The background: Health monitoring wearables can measure our blood pressure, track our heart rates, and even detect infections before we start to feel sick, helping us take better care of ourselves and potentially even giving us a way to prevent the spread of diseases.
The devices are useless if no one wants to wear them, though, so finding designs that are comfortable and easy to integrate into daily life is key. Because earbuds are already popular, researchers have used them as the basis for health monitoring devices that record brain activity to predict strokes, epileptic seizures, or Parkinson’s disease.
Never been done: Now, a team at UC San Diego has developed a flexible sensor that allows a pair of standard earbuds to measure brain activity and body signals — specifically, lactate in sweat — something they say has never been done before.

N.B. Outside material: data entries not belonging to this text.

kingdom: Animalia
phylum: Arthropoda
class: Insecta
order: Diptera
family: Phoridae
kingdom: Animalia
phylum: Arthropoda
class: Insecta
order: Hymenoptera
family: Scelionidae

They envision the earbuds being used to monitor stress, focus, and effort during exercise. They could also be useful for monitoring and diagnosing health issues linked to lactate levels — different types of seizures, for example, affect lactate levels in different ways.

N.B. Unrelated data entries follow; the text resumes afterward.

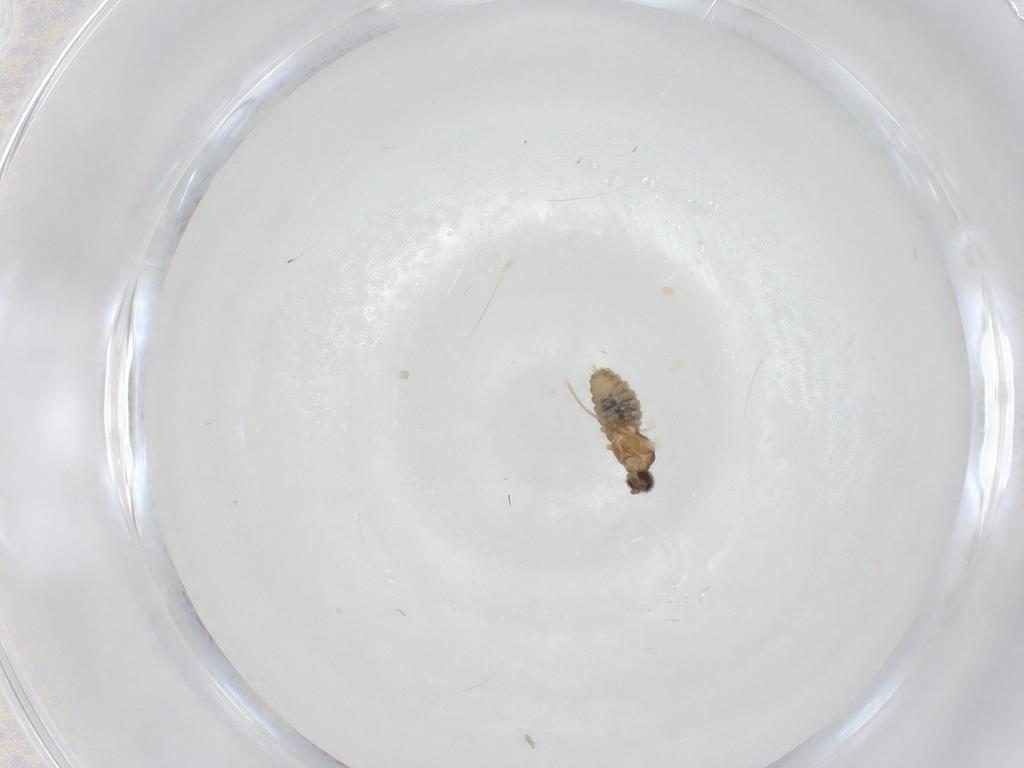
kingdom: Animalia
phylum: Arthropoda
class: Insecta
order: Diptera
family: Cecidomyiidae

How it works: The UCSD team already knew from existing health monitoring research that it would be possible to collect electroencephalogram (EEG) data using earbuds. They also knew that the ear has sweat glands, but they didn’t know the best way to tap into that sweat.
Through experiments with volunteers, they determined that the tragus — the little piece of the ear that hangs over the opening to your ear canal — was the best location for sweat collection.
They printed an electrochemical sensor onto a flexible substrate and covered it with sponge-like, hydrophilic material. On a different part of the substrate, they printed electrodes to collect the EEG data.
When the final product was wrapped around the earbuds, the electrodes pointed toward the temporal lobe — the ideal location for collecting EEG data — while the electrochemical sensor pressed against the tragus.
To test the system, the researchers used a flexible circuit board to connect it to a device called a data acquisition (DAQ) system — this allowed data from the sensor to be wirelessly transmitted to a computer.
When volunteers exercised while wearing the health monitoring earbuds, they were able to collect data on brain activity and sweat lactate about as accurately as dry-contact EEG headsets and commercial devices that measure lactate in blood samples.
“The primary technical challenge was not only fitting two sensors in the ear, which is a small space that varies from an individual to another, but also reliably acquiring signals from both EEG and lactate,” said researcher Yuchen Xu. “We also had to accommodate for earbuds integration and reduce crosstalk.”
Looking ahead: The next step in development will be figuring out how to integrate the DAQ into the earbuds so that they can wirelessly transmit data directly to a computer or smartphone without a second component.
Currently, a person needs to work up a sweat for the device to collect enough lactate to be useful for health monitoring — the researchers are hopeful they’ll be able to do away with that requirement in the future, too.
“This research takes important first steps to show that impactful data can be measured from the human body simply by augmenting the capabilities of earbuds that people already use on a daily basis,” said researcher Patrick Mercier.